Puis, tournant enfin les talons, il s’en alla sans saluer, le long de l’allée herbue, et s’enfonça, noir et rouge, dans les profondeurs du printemps.

Quand il eut disparu, Mme Villeroy, tombant assise :

— Ah ! Toutoune !…

Elle avait ouvert les bras. La petite s’y précipita.

Pelotonnée contre sa mère, elle restait là, dans le recueillement de son triomphe.
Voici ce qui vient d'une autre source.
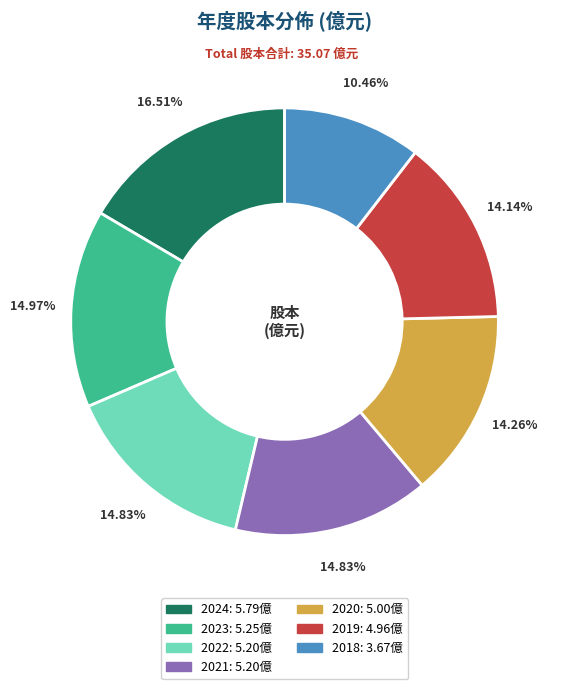

To the nearest percent, what is the difference between the largest and smallest slice percentages?

6%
Celle qu’elle entourait de ses petites mains, c’était sa conquête, sa difficile et lente conquête, le prix de ses souffrances précoces, la récompense de ses larmes de femme sur des joues de petite fille, son amour.

L’ombre tournante de la maison, poussée par l’heure, s’était lentement transformée… Foncé sur le sol lumineux, le dessin du toit s’avançait, tout doux, vers Toutoune et son amour, comme si l’âme même du manoir de Gourneville, faite de tant de vies antérieures, eût voulu couvrir les deux descendantes, les envelopper de sa protection.